The results show that Chemo-immunotherapy with Alt-2 in conjunction with frontline carboplatin-paclitaxel is feasible. Schedule of dosing the combination is important to achieve the optimal result. In this set of experiments, baseline parameter of immune regulatory state did not appear to predict immune response or pattern of clinical responses. Applicants also note that accelerated immune response in Arm A was concurrent to a measured reduction in lymphocytes relative to Arm B. Clinical outcomes, and cellular and humoral immune response outcomes were consistent in favoring simultaneous infusion of Alt-2 and chemotherapy.

Chemo-immunotherapy had a similar safety profile to chemotherapy alone. A randomized front-line efficacy study of Alt-2-carboplatin-paclitaxel chemo-immunotherapy administered on the same day is justified to further explore use of Alt-2 beyond maintenance mono-immunotherapy.

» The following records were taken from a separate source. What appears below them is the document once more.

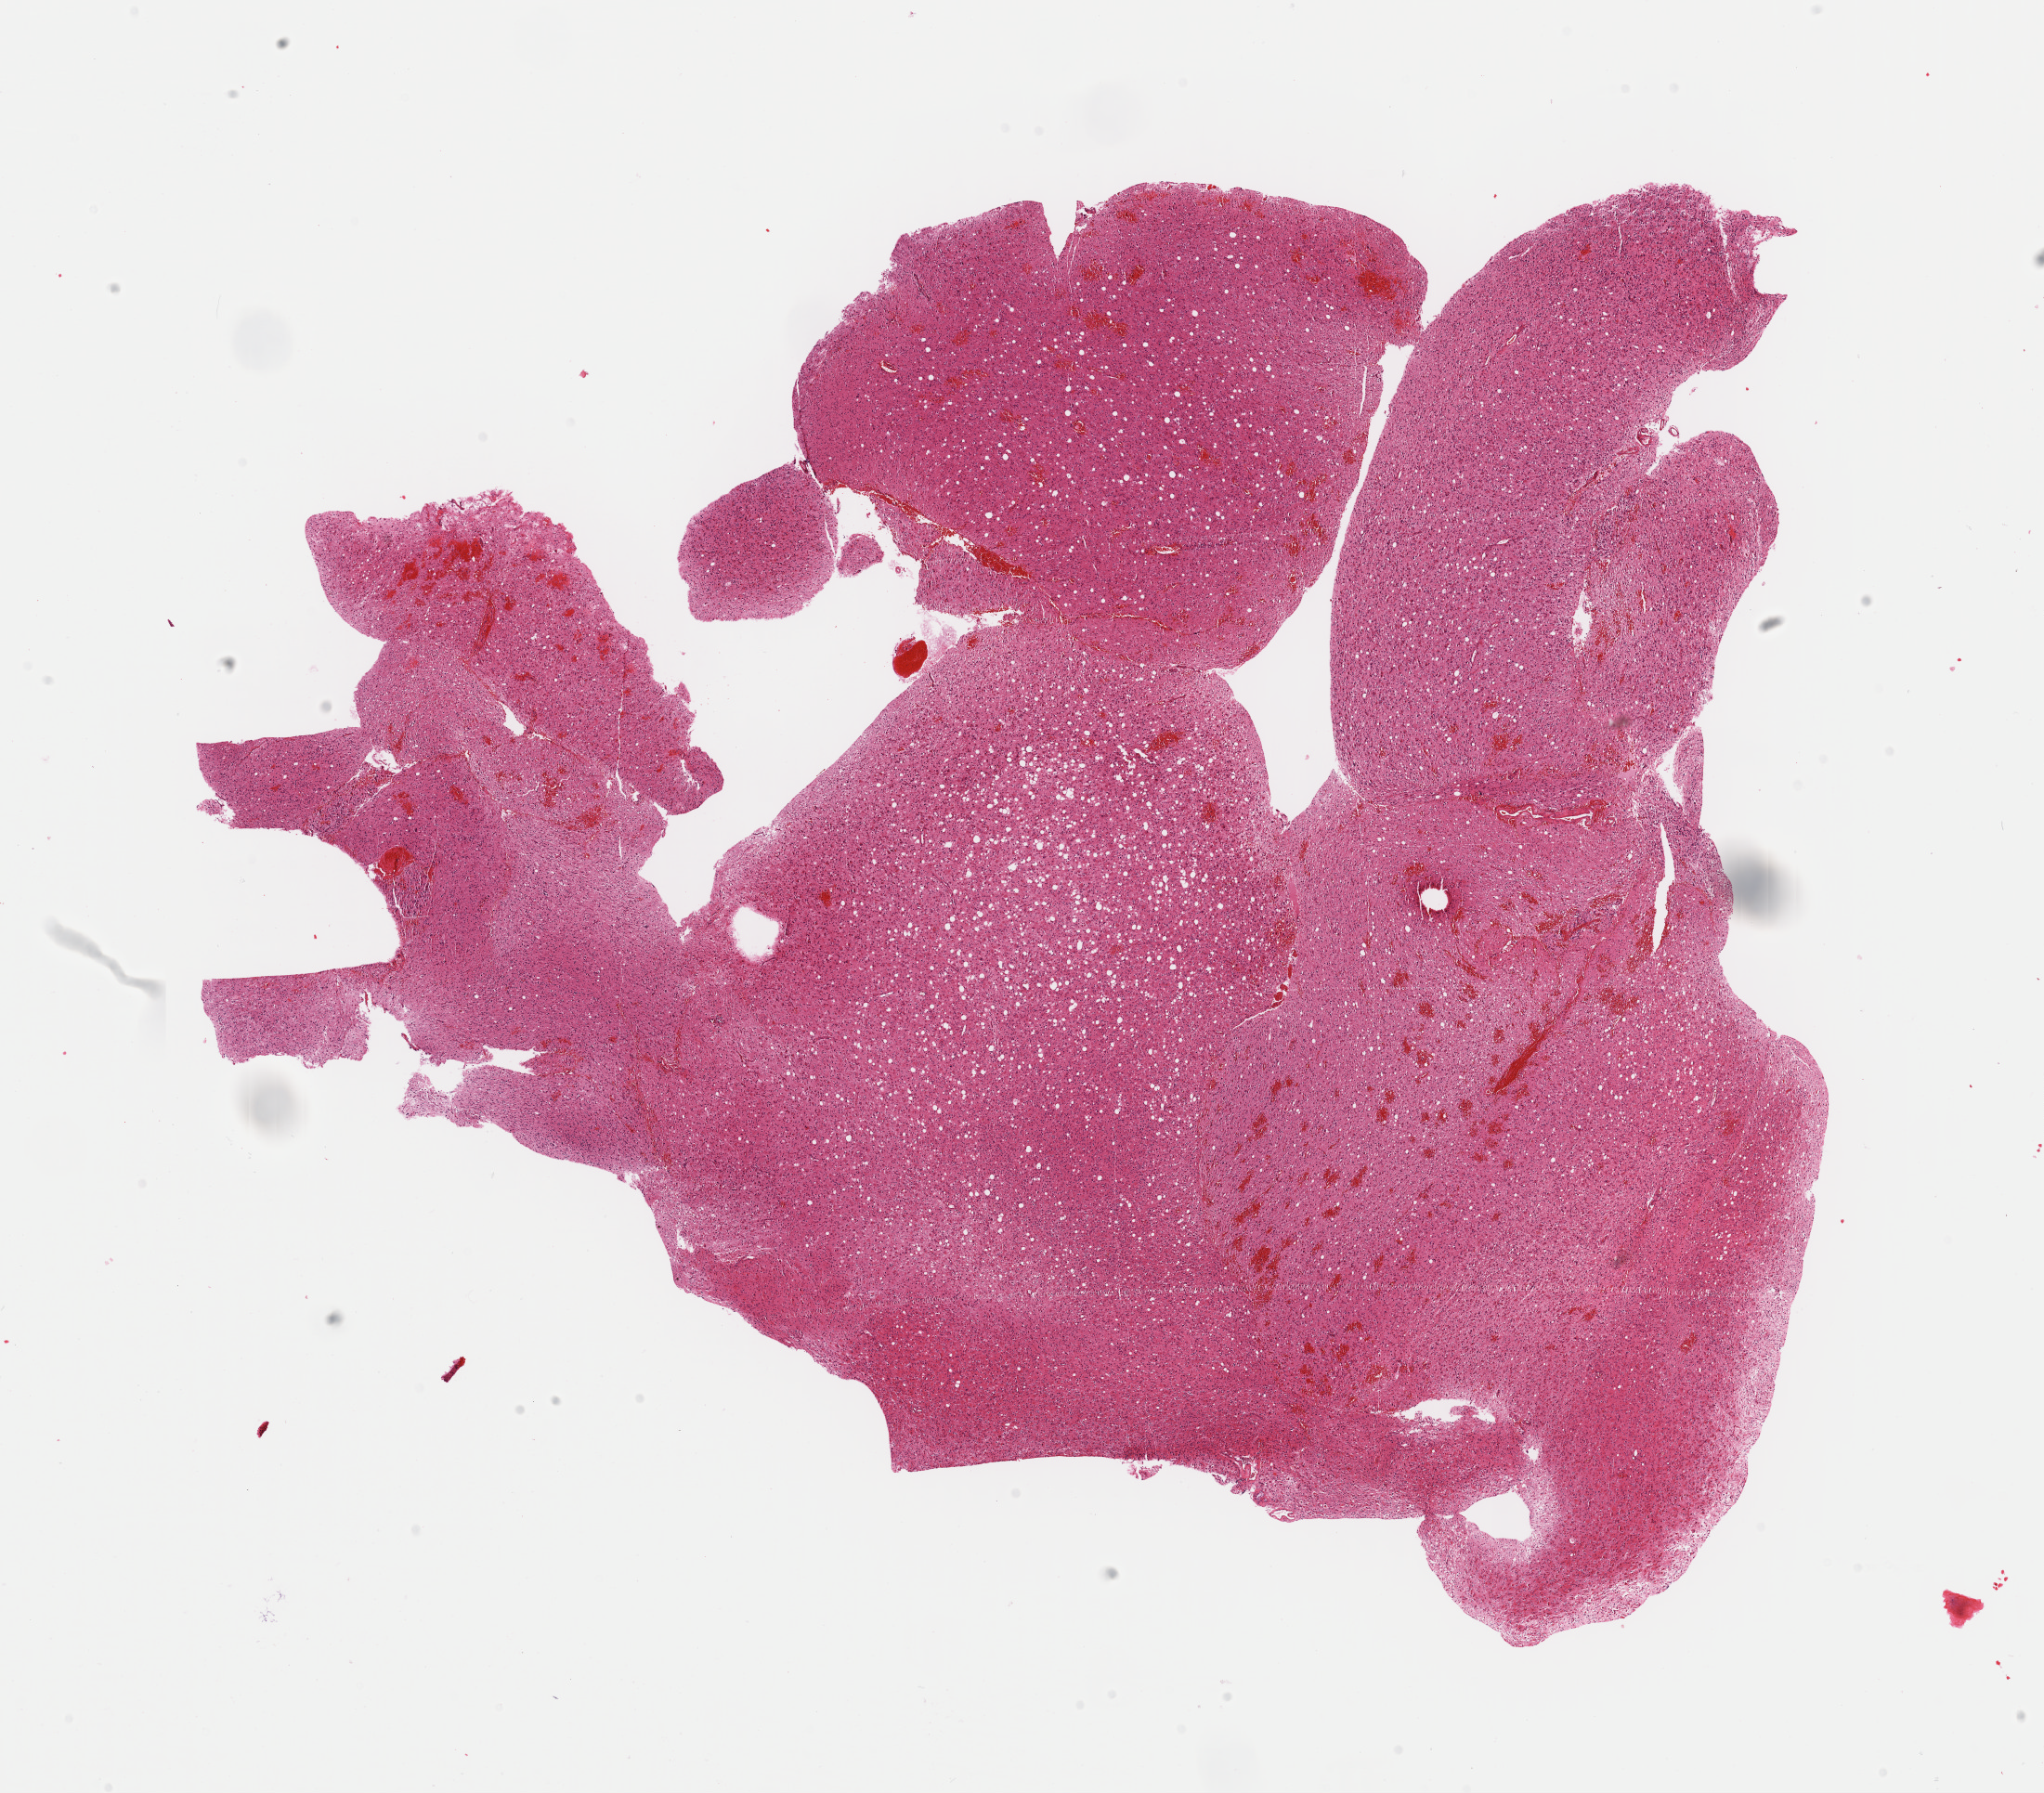
H&E whole-slide image — low-resolution overview of the scanned area, about 17.4 x 15.3 mm. Formalin-fixed paraffin-embedded (FFPE) diagnostic section. Brain, primary tumour sample. Male patient; age at initial diagnosis 63 years.
Histologic diagnosis: Mixed glioma (frontal lobe).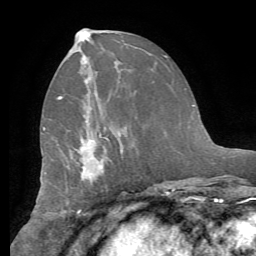
Breast MRI (dynamic contrast-enhanced), one axial slice; slice 30 of 62 in the series (ordered by position); cropped to one breast; dynamic contrast-enhanced series, time point 2 of 8 at this slice position (early post-contrast); 1.5 T; TE 4.1 ms, TR 8.3 ms; 256 × 256 image matrix, field of view 180 × 180 mm. Female patient.
Structures marked on this image (semi-automatic segmentation, software-assisted and operator-edited):
- enhancing-tissue mask used for the functional tumour volume (all voxels passing the contrast-enhancement thresholds inside the analysis volume; usually the tumour): bounding box <57,96,106,174> (left, top, right, bottom; pixels)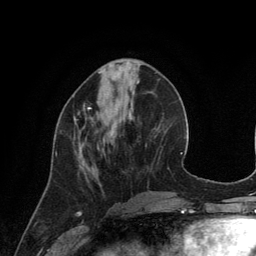
Breast MRI (dynamic contrast-enhanced), one axial slice; slice 46 of 134 in the series (ordered by position); cropped to one breast; dynamic contrast-enhanced series, time point 2 of 6 at this slice position (early post-contrast); 3 T; TE 2.8 ms, TR 6.9 ms; 1.2 mm slice thickness; 256 × 256 image matrix, field of view 190 × 190 mm. Female patient.
Outlined on this slice (semi-automatic segmentation, software-assisted and operator-edited):
- enhancing-tissue mask used for the functional tumour volume (all voxels passing the contrast-enhancement thresholds inside the analysis volume; usually the tumour): bounding box [x1, y1, x2, y2] px = [56, 103, 92, 154]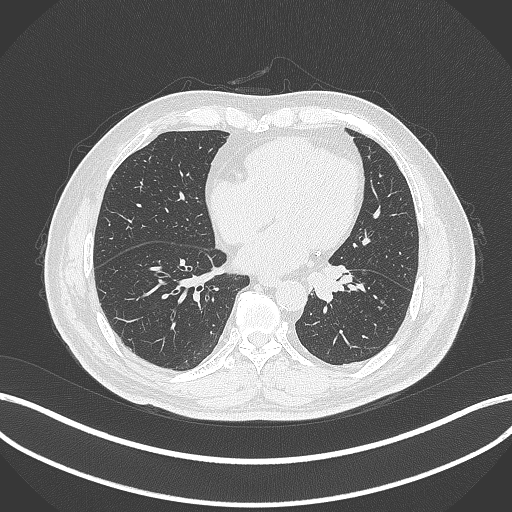
Chest CT, one axial slice. Position 101 of 312 along the scan axis. Reconstruction kernel B70f. Lung window (W 1500 / L -600 HU). 1 mm slice thickness. 512 × 512 image matrix, field of view 400 × 400 mm. Male patient, age 71 years. From the clinical record (not read from this slice): clinical TNM (as recorded): T1b N0 M0.
Annotated regions visible in this slice (rectangle marked by the reading radiologist):
- lung tumour (recorded histology: squamous cell carcinoma): bounding box [x1, y1, x2, y2] px = [304, 261, 352, 304]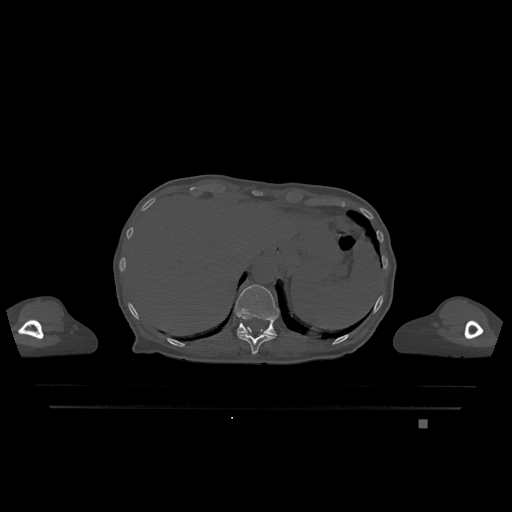
CT including the spine, one axial slice; bone window (W 1800 / L 400 HU); 0.5 mm slice thickness; 512 × 512 image matrix, field of view 500 × 500 mm. Patient: female, 74 years. Case-level facts recorded for this patient, not image findings: primary cancer: lung; vertebrae with lytic lesions (as recorded): T1, T4, T5, T6, L4, L5.
Outlined on this slice (semi-automatic segmentation, software-assisted and operator-edited):
- T11 vertebra: bounding box [x1, y1, x2, y2] px = [237, 327, 276, 354]
- T12 vertebra: [234, 285, 279, 336]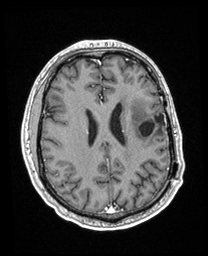
Brain MRI from a brain-tumour surgery series, one axial slice; slice 85 of 208 in the series (ordered by position); T1-weighted post-contrast; 1 mm slice thickness; 208 × 256 image matrix. Case-level facts recorded for this patient, not image findings: histopathology: Astrocytoma; WHO grade: 3; IDH mutation: yes.
Outlined on this slice (expert manual segmentation):
- previous resection cavity: bounding box <139,113,165,136> (left, top, right, bottom; pixels)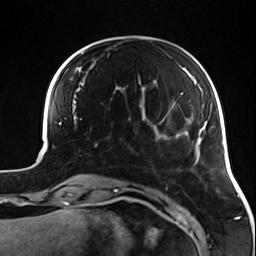
Breast MRI (dynamic contrast-enhanced), one axial slice. Slice 33 of 124 in the series (ordered by position). Cropped to one breast. Dynamic contrast-enhanced series, time point 2 of 7 at this slice position (early post-contrast). 3 T. TE 1.7 ms, TR 4.7 ms. 1.3 mm slice thickness. 256 × 256 image matrix, field of view 170 × 170 mm. Female patient.
Structures marked on this image (semi-automatic segmentation, software-assisted and operator-edited):
- enhancing-tissue mask used for the functional tumour volume (all voxels passing the contrast-enhancement thresholds inside the analysis volume; usually the tumour): bounding box <90,128,133,152> (left, top, right, bottom; pixels)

The example demonstrates that combination therapy with chemotherapy and immunotherapy is feasible, and, in combination with any agents that antagonize one or more immune suppressive pathways, the therapy can be used to efficiently treat a patient suffering from cancer.

Equivalents

Those skilled in the art will recognize, or be able to ascertain using no more than routine experimentation, many equivalents to the specific embodiments of the invention described herein. Such equivalents are intended to be encompassed by the following claims.

All of the above-cited references and publications are hereby incorporated by reference in their entireties.